[Start of section]

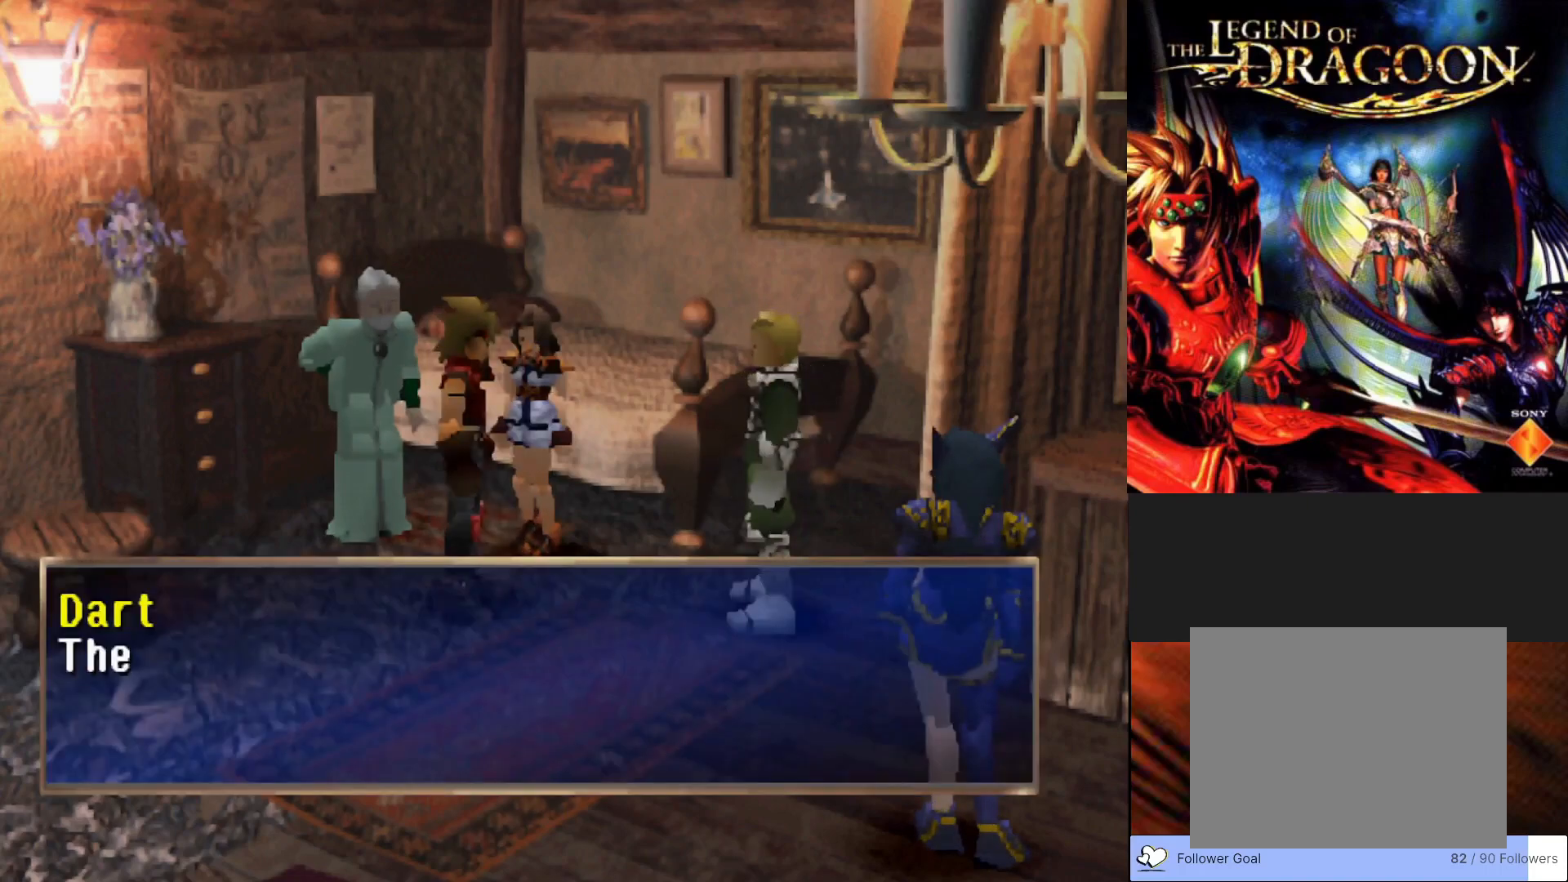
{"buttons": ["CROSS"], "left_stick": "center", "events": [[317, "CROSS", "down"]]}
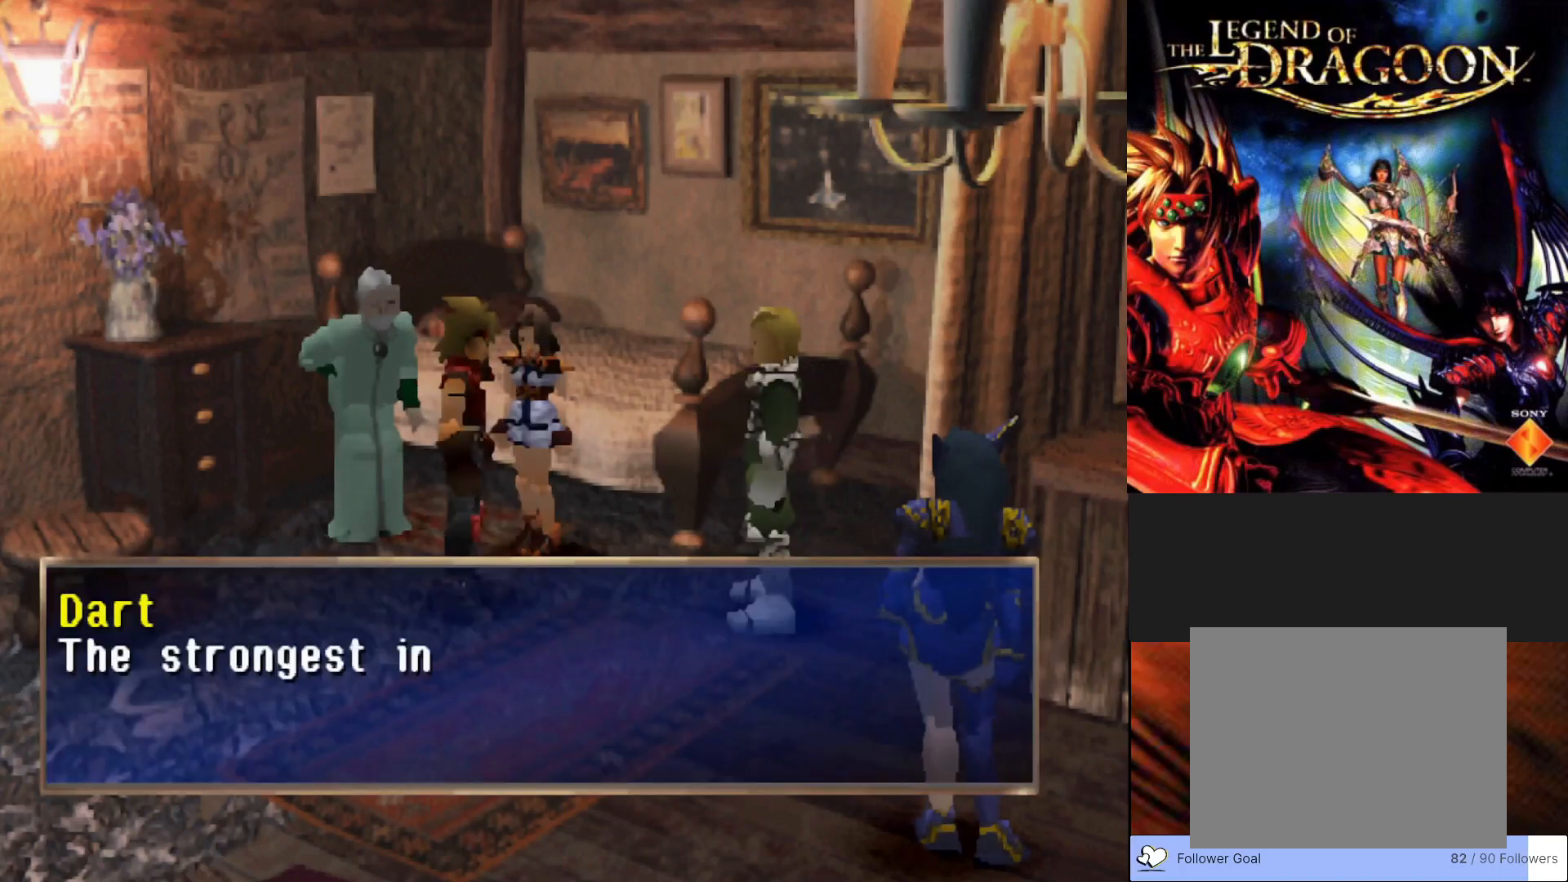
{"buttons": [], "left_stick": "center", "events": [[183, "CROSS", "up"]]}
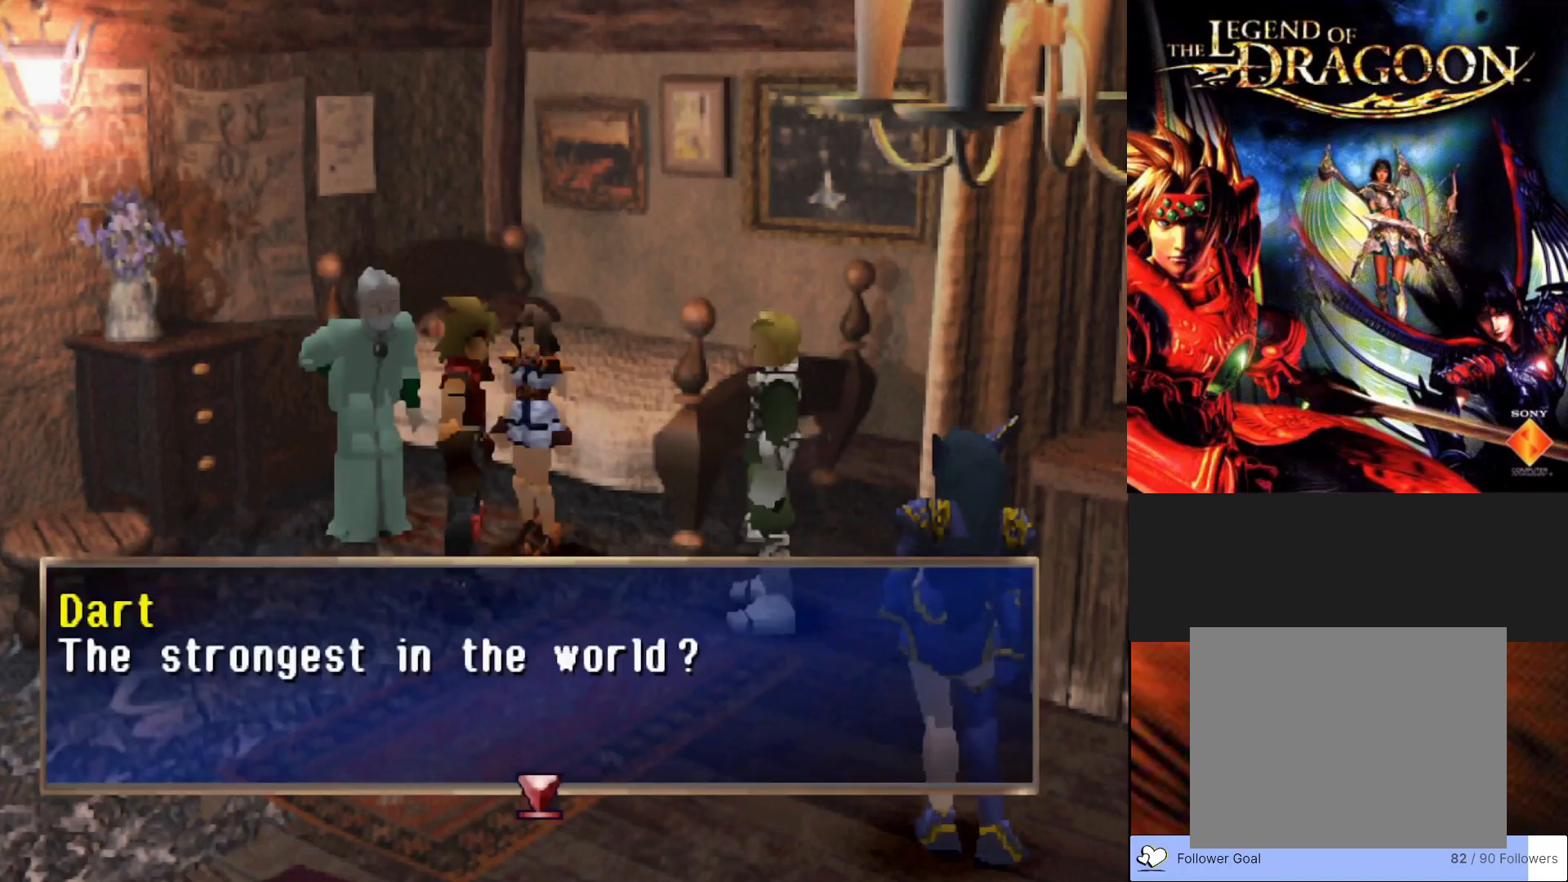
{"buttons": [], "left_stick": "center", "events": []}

[End of section]

### PROBLEM DESCRIPTION
Give back all of the material exactly, though without the images it contains.

### ANSWER BOX
{"buttons": ["CROSS"], "left_stick": "center", "events": [[317, "CROSS", "down"]]}
{"buttons": [], "left_stick": "center", "events": [[183, "CROSS", "up"]]}
{"buttons": [], "left_stick": "center", "events": []}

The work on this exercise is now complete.